• WORK REQUEST:
Please give back the listing exactly, without any of its pictures.

• DATASET:
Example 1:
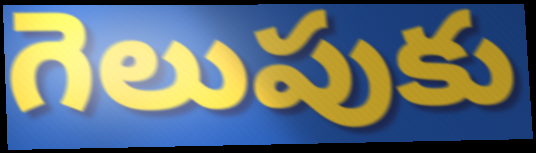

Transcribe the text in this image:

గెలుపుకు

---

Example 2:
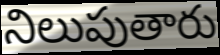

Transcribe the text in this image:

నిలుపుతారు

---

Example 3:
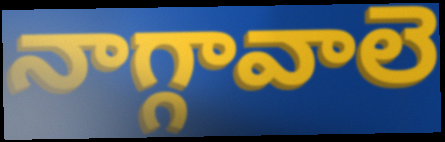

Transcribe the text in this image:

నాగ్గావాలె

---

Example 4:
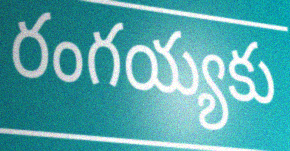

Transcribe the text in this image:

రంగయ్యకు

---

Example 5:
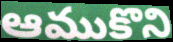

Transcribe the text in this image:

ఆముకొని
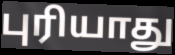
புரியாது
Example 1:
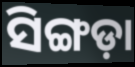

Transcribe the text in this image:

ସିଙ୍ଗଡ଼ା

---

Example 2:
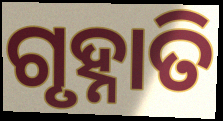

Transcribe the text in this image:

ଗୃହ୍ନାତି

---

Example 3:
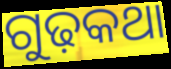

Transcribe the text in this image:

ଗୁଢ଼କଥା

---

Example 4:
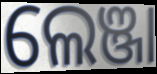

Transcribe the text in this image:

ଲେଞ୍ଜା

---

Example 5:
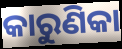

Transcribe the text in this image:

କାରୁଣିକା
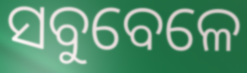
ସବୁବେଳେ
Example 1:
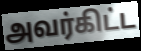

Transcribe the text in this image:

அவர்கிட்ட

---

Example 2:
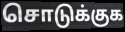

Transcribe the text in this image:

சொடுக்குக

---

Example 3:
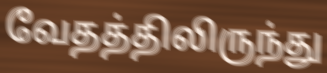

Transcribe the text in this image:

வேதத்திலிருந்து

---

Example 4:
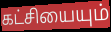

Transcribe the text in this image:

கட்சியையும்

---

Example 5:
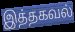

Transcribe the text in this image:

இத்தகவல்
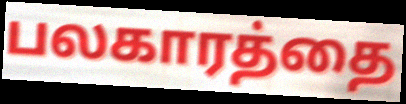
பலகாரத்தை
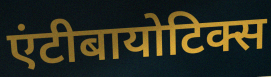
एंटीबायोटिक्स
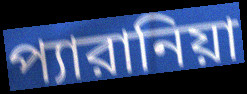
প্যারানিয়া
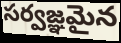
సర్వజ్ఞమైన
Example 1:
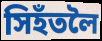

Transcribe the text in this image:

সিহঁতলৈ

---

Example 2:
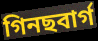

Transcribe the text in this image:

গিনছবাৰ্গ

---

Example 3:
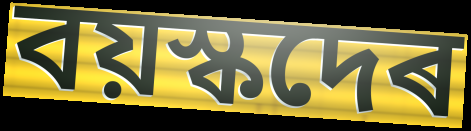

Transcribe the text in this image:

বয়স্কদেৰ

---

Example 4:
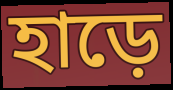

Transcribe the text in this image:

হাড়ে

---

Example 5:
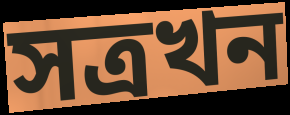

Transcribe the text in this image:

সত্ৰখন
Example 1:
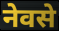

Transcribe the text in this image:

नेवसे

• FINISHED EXERCISE:
Example 1:

Transcribe the text in this image:

గెలుపుకు

---

Example 2:

Transcribe the text in this image:

నిలుపుతారు

---

Example 3:

Transcribe the text in this image:

నాగ్గావాలె

---

Example 4:

Transcribe the text in this image:

రంగయ్యకు

---

Example 5:

Transcribe the text in this image:

ఆముకొని
புரியாது
Example 1:

Transcribe the text in this image:

ସିଙ୍ଗଡ଼ା

---

Example 2:

Transcribe the text in this image:

ଗୃହ୍ନାତି

---

Example 3:

Transcribe the text in this image:

ଗୁଢ଼କଥା

---

Example 4:

Transcribe the text in this image:

ଲେଞ୍ଜା

---

Example 5:

Transcribe the text in this image:

କାରୁଣିକା
ସବୁବେଳେ
Example 1:

Transcribe the text in this image:

அவர்கிட்ட

---

Example 2:

Transcribe the text in this image:

சொடுக்குக

---

Example 3:

Transcribe the text in this image:

வேதத்திலிருந்து

---

Example 4:

Transcribe the text in this image:

கட்சியையும்

---

Example 5:

Transcribe the text in this image:

இத்தகவல்
பலகாரத்தை
एंटीबायोटिक्स
প্যারানিয়া
సర్వజ్ఞమైన
Example 1:

Transcribe the text in this image:

সিহঁতলৈ

---

Example 2:

Transcribe the text in this image:

গিনছবাৰ্গ

---

Example 3:

Transcribe the text in this image:

বয়স্কদেৰ

---

Example 4:

Transcribe the text in this image:

হাড়ে

---

Example 5:

Transcribe the text in this image:

সত্ৰখন
Example 1:

Transcribe the text in this image:

नेवसे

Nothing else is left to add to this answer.